|What's Daniel Jackson doing in Star Trek?|
After playing Guild Wars 2 I've half-heartedly made a promise that I wouldn't be sucked into the world of MMORPGs again, since obviously they tend to be a huge time sink but also because most games in the genre don't tend to be very innovative. A couple of MMORPGs based on franchises I'm a fan of (namely Star Wars: The Old Republic and Star Trek Online) went free-to-play over the past couple of years and while I was tempted to give them a go (because of the universes they're based on) I didn't cave in, thinking that any MMORPG that's had to go free-to-play is obviously not doing too well in terms of numbers.
Anyway, seems like I couldn't hold out any longer and on a whim, I decided to download Star Trek Online because I was getting the urge to go "Star Trekkin' across the universe" and here I am, 30 hours later with some first impressions on a game that's been out for almost 4 years.
What I like
- Star Trek Universe: This was the big drawcard for me and I guess many Trekkies as well, since there's a whole galaxy to explore with people, organisations and locations from the TV shows. There's a lot of cameos by familiar characters and some characters are even voice acted by the original cast (e.g. Leonard Nimoy, Michael Dorn, Chase Masterson, Denise Crosby, even the late Majel Barrett who sadly passed away in 2008).
- Free: The game is free-to-play which I would normally steer clear from since it often translates to Pay-to-Win, however from what I've played of the game so far, it doesn't seem to be one of those games.
- Character Customisation: Surprisingly you can do quite a bit with your chracter customisation, almost on par with games such as The Sims or The Elder Scrolls. You're even able to create your own alien species if you're that way inclined.
- Lengthy campaigns: As mentioned, I've played for around 30 hours so far and I haven't even finished one of the story arcs, despite there being 7 for the Federation, which also excludes the tutorial. Then there's always the Klingon and Romulan campaigns to complete meaning there's potentially hundreds of hours of gameplay here.
What I don't like
- Some inconsistencies: There are some situations in the game where as a Trekkie you'd be scratching your head at how they came to pass. For example, one mission involves escorting an emotional Vulcan to another star system. Wait, an emotional Vulcan? Doesn't that ring any alarm bells? Apparently not which isn't very consistent with Star Trek lore.

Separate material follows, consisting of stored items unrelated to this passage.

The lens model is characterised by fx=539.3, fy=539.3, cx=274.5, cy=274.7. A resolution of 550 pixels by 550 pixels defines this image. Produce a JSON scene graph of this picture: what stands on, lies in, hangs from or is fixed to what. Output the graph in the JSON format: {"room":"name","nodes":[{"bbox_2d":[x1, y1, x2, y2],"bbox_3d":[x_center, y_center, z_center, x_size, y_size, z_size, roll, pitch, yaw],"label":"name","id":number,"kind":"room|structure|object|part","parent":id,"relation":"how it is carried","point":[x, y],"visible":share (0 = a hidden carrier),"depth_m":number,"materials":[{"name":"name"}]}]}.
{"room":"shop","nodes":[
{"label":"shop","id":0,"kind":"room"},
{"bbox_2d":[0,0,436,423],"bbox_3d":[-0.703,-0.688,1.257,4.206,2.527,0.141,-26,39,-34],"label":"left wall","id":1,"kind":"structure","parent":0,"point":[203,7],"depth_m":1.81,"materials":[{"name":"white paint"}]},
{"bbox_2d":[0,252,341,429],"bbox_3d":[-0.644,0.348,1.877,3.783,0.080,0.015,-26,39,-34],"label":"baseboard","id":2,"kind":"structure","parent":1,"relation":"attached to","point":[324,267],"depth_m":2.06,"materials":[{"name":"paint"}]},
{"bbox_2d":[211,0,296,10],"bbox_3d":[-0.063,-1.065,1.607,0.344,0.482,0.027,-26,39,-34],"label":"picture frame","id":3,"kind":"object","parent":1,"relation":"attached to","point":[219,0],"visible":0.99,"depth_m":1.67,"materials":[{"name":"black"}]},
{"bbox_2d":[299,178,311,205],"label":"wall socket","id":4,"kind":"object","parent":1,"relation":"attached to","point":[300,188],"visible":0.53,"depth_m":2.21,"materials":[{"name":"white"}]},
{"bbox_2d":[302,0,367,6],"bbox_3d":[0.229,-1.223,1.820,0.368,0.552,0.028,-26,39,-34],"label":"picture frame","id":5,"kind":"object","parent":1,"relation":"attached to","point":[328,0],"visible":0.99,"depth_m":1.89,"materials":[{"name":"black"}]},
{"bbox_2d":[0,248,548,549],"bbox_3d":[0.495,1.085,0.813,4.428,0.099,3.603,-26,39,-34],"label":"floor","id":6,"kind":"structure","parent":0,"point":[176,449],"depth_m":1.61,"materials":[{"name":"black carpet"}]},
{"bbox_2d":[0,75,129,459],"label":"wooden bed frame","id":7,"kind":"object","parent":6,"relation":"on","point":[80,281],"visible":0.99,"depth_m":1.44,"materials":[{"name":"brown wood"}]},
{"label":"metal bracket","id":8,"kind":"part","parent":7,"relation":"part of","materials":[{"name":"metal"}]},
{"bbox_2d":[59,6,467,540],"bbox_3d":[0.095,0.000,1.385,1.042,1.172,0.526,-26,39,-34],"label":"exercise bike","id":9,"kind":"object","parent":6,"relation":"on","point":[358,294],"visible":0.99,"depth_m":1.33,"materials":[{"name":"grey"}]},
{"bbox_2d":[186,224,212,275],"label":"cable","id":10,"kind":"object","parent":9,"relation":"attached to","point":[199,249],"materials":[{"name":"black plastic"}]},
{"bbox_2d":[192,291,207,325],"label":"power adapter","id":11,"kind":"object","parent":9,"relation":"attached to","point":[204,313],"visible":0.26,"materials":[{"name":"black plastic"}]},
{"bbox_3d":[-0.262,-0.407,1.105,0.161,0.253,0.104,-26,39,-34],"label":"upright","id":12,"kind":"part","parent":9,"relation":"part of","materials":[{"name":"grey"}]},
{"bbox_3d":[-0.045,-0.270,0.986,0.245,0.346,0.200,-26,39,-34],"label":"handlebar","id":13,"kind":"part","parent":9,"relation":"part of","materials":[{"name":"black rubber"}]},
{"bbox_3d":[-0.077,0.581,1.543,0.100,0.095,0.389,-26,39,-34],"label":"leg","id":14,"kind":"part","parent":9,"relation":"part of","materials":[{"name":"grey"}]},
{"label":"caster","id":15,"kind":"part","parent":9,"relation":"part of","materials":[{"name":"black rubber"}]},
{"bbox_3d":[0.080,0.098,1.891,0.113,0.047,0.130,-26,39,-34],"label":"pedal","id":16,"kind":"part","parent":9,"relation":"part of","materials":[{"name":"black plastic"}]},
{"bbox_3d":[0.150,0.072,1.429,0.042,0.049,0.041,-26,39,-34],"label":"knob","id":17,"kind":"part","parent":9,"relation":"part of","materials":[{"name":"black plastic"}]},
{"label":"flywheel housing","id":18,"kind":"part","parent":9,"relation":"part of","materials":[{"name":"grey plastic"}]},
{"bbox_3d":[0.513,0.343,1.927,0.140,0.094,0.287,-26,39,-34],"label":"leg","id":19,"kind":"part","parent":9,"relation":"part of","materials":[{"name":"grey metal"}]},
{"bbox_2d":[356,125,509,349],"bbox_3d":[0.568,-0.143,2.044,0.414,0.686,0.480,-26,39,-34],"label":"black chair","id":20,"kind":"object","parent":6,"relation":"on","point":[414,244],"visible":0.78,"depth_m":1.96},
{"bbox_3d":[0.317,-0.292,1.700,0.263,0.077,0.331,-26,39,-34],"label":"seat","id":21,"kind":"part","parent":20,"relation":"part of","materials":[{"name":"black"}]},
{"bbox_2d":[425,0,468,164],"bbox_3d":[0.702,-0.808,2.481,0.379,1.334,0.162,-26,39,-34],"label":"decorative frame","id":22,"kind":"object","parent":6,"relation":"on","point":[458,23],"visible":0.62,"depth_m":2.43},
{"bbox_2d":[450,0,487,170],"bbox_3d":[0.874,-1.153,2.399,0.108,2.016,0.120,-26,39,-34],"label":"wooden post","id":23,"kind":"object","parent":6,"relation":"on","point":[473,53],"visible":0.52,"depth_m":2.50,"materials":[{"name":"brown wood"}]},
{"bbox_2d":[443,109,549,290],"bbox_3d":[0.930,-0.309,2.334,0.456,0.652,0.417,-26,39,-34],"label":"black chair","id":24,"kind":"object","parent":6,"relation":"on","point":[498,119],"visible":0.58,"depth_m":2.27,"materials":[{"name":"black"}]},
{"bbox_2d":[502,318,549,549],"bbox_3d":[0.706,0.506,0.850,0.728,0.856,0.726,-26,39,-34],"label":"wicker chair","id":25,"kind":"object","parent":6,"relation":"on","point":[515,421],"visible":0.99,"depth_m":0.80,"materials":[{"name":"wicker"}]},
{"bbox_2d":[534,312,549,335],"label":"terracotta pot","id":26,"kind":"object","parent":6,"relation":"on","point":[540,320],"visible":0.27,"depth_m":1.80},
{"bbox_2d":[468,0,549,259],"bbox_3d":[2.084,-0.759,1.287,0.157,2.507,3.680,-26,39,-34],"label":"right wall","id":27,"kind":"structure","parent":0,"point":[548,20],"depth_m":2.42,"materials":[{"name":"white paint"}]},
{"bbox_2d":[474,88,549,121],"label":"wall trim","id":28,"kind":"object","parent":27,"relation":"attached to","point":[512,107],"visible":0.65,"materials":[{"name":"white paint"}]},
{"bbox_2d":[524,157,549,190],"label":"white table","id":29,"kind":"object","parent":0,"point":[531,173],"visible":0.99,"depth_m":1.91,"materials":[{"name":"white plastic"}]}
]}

- Inconsistent audio: Some characters have voice acting while others do not. Others start off being voice acted but then aren't later. I think they would've been better off to not have voice acting at all except for some additional cutscenes.
- Lack of music from the shows: You can tell Kevin Manthei is doing his best to mimic the themes from the show and having them play at the appropriate times, and before I go any further he must be commended for a job well done. He really manages to make the soundtrack sound like it fits in a Star Trek show. However, it would've been nice to hear the actual themes and music used on the shows. I think hearing the Deep Space Nine theme when approaching the station in-game would be priceless.

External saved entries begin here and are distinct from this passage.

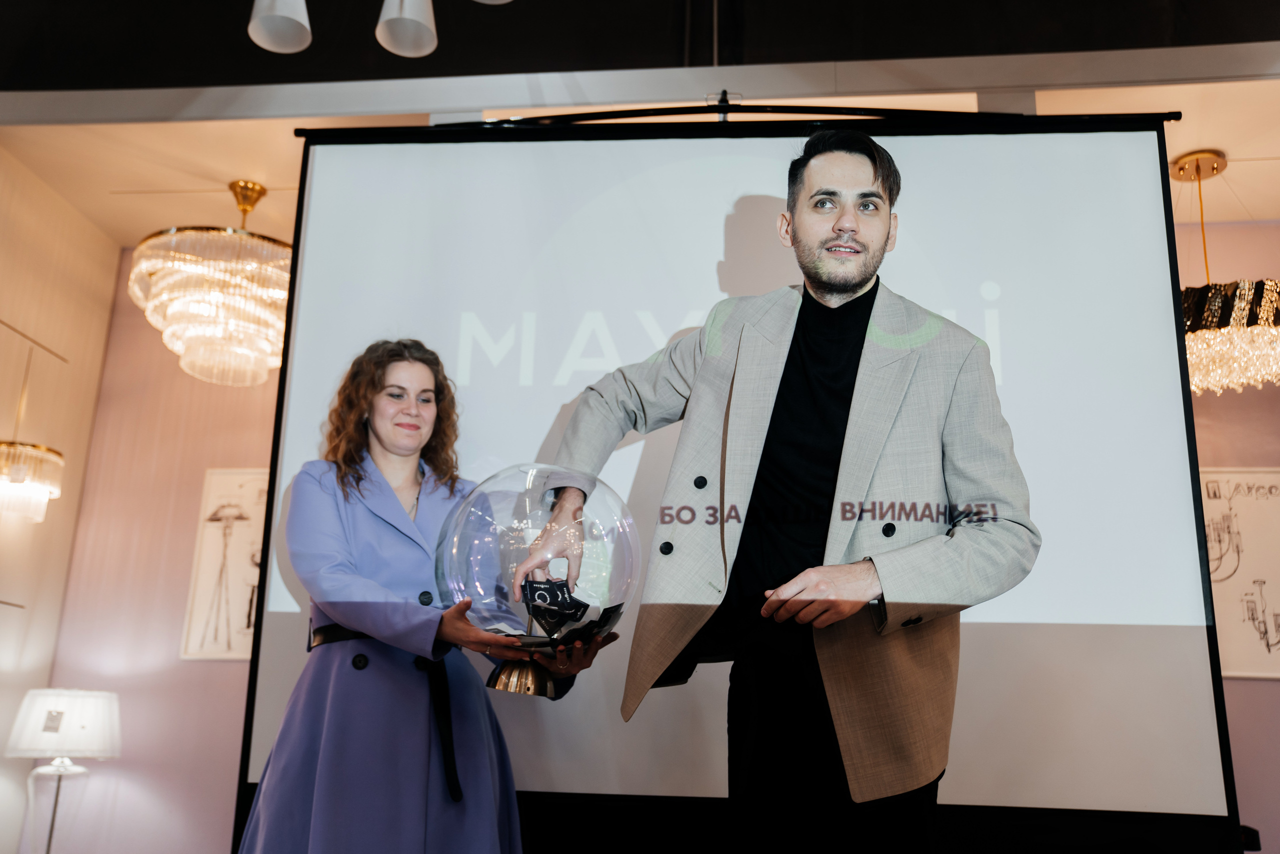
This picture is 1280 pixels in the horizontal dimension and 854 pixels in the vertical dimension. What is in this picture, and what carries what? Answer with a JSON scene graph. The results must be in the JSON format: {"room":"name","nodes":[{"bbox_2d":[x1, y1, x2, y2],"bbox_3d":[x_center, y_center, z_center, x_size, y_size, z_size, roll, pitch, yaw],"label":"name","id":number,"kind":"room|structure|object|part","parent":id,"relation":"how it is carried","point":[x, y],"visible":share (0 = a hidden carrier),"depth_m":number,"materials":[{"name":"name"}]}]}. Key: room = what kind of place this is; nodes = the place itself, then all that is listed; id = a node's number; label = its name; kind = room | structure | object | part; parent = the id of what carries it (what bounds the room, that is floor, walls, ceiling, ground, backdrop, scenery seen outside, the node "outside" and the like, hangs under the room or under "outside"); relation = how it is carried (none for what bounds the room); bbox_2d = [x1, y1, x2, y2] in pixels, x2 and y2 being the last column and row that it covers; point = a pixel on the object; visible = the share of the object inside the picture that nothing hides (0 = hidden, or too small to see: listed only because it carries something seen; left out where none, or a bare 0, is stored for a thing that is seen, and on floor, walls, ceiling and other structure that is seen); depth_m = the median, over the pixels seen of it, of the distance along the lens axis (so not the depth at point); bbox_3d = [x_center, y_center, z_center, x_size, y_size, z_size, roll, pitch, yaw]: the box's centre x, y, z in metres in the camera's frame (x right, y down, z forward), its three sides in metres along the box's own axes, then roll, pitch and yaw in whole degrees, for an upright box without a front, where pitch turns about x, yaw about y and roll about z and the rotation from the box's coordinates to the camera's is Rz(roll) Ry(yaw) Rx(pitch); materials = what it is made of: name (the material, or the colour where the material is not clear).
{"room":"event hall","nodes":[
{"label":"event hall","id":0,"kind":"room"},
{"bbox_2d":[0,147,124,850],"bbox_3d":[-2.773,-0.026,2.871,0.178,3.175,4.684,0,-16,6],"label":"left wall","id":1,"kind":"structure","parent":0,"point":[3,327],"depth_m":4.83,"materials":[{"name":"beige paint"}]},
{"bbox_2d":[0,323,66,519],"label":"pendant lamp","id":2,"kind":"object","parent":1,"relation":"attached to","point":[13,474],"visible":1,"depth_m":4.34,"materials":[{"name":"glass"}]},
{"bbox_2d":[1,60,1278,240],"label":"ceiling","id":3,"kind":"structure","parent":0,"point":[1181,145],"depth_m":4.52,"materials":[{"name":"paint"}]},
{"bbox_2d":[125,178,293,385],"bbox_3d":[-1.618,-0.611,4.658,0.756,0.871,0.748,0,-16,6],"label":"chandelier","id":4,"kind":"object","parent":3,"relation":"hanging from","point":[166,297],"visible":0.98,"depth_m":4.42,"materials":[{"name":"gold glass"}]},
{"bbox_2d":[237,110,1231,850],"bbox_3d":[0.231,0.123,3.356,2.617,2.318,0.202,0,-16,6],"label":"projection screen","id":5,"kind":"object","parent":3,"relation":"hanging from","point":[266,615],"visible":0.86,"depth_m":3.33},
{"bbox_2d":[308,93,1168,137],"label":"screen frame","id":6,"kind":"object","parent":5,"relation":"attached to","point":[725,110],"visible":0.8,"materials":[{"name":"black metal"}]},
{"bbox_2d":[1176,148,1279,397],"bbox_3d":[2.053,-0.553,4.233,0.665,0.970,0.658,0,-16,6],"label":"chandelier","id":7,"kind":"object","parent":3,"relation":"hanging from","point":[1203,334],"visible":0.82,"depth_m":4.02,"materials":[{"name":"gold"}]},
{"bbox_2d":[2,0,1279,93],"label":"ceiling","id":8,"kind":"structure","parent":0,"point":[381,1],"depth_m":4.18,"materials":[{"name":"black paint"}]},
{"bbox_2d":[247,0,312,52],"bbox_3d":[-1.001,-1.386,3.363,0.184,0.669,0.188,0,-16,6],"label":"ceiling spotlight","id":9,"kind":"object","parent":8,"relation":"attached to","point":[294,13],"visible":1,"depth_m":3.28,"materials":[{"name":"white"}]},
{"bbox_2d":[375,0,437,57],"bbox_3d":[-0.666,-1.357,3.453,0.183,0.568,0.187,0,-16,6],"label":"ceiling spotlight","id":10,"kind":"object","parent":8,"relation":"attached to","point":[417,13],"visible":0.99,"depth_m":3.39,"materials":[{"name":"white"}]},
{"bbox_2d":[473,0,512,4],"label":"ceiling light","id":11,"kind":"object","parent":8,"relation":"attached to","point":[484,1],"visible":0.99,"depth_m":3.22,"materials":[{"name":"white"}]},
{"bbox_2d":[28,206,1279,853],"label":"back wall","id":12,"kind":"structure","parent":0,"point":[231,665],"depth_m":4.84,"materials":[{"name":"pink paint"}]},
{"bbox_2d":[181,466,268,659],"bbox_3d":[-1.606,0.566,4.812,0.453,0.794,0.027,0,-16,6],"label":"framed picture","id":13,"kind":"object","parent":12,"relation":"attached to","point":[241,623],"visible":0.69,"depth_m":4.81},
{"bbox_2d":[1202,467,1279,677],"bbox_3d":[2.311,0.548,4.470,0.623,0.789,0.030,0,-16,6],"label":"framed picture","id":14,"kind":"object","parent":12,"relation":"attached to","point":[1213,508],"visible":0.77,"depth_m":4.47},
{"label":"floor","id":15,"kind":"structure","parent":0,"visible":0},
{"bbox_2d":[5,686,121,851],"bbox_3d":[-2.081,1.365,4.143,0.386,0.865,0.382,0,-16,6],"label":"floor lamp","id":16,"kind":"object","parent":15,"relation":"on","point":[56,712],"visible":0.99,"depth_m":4.13,"materials":[{"name":"white metal"}]},
{"bbox_3d":[-2.055,1.062,4.209,0.425,0.221,0.391,0,-16,6],"label":"lampshade","id":17,"kind":"part","parent":16,"relation":"part of","materials":[{"name":"white fabric"}]},
{"bbox_2d":[241,337,613,850],"bbox_3d":[-0.507,0.631,2.647,0.690,1.661,0.729,0,-16,6],"label":"woman","id":18,"kind":"object","parent":15,"relation":"on","point":[354,508],"visible":0.94,"depth_m":2.52},
{"bbox_2d":[429,463,639,698],"bbox_3d":[-0.211,0.331,2.375,0.428,0.474,0.420,0,-16,6],"label":"glass globe","id":19,"kind":"object","parent":18,"relation":"in","point":[564,526],"visible":0.92,"depth_m":2.27,"materials":[{"name":"clear glass"}]},
{"bbox_3d":[-0.228,0.486,2.313,0.128,0.084,0.140,0,-16,6],"label":"base","id":20,"kind":"part","parent":19,"relation":"part of","materials":[{"name":"gold metal"}]},
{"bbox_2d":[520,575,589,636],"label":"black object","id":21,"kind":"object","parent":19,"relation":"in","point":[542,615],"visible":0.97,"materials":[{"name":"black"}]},
{"bbox_2d":[518,132,1034,850],"bbox_3d":[0.285,0.370,2.229,0.838,1.941,0.662,0,-16,6],"label":"man","id":22,"kind":"object","parent":15,"relation":"on","point":[820,274],"visible":0.98,"depth_m":2.13}
]}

- Graphics: The ships generally look fine but when you're on the surface of a planet, there's something not quite right about the graphics and they look rather dated. The game does happen to be almost 4 years old though.
- Ground combat sucks: Ship combat is definitely where it's at and is far superior to ground combat. Having said that though, I usually have no idea what I'm doing in either ground combat or ship combat mode and often just end up spamming abilities. It would've been nice if they had a system similar to Guild Wars where it's not about the quantity of skills but the quality (i.e. how to build an effective build when you only have limited slots) but alas, a missed opportunity.
- Lazy mission design: The way that missions progress tend to be very predictable and follow the same formula: enter system, attack Klingons. Land on planet, attack Klingons. Beam back to ship, attack Klingons. Rinse, repeat. Frankly I would've liked some more missions that didn't rely solely on combat - since after all, the Federation is meant to find the peaceful solution first right?
VerdictJudging by the number of hours I've already invested into the game, you can tell I'm pretty keen about this game, at least for now. I'm guessing this game would appeal to Star Trek fans and science-fiction fans in general, since science-fiction tends to be poorly represented in the MMORPG world (with fantasy obviously taking the lion's share). As I'm already Level 50 (the maximum level) I'm interested to see if the experience starts to become stale since there's always a bit of excitement associated with unlocking new things each time you level up. The end-game will now be tested but considering I'm more of a player that appreciates a good story, I might be sticking around for a long time regardless considering I'm only about 1/7th the way through the campaign.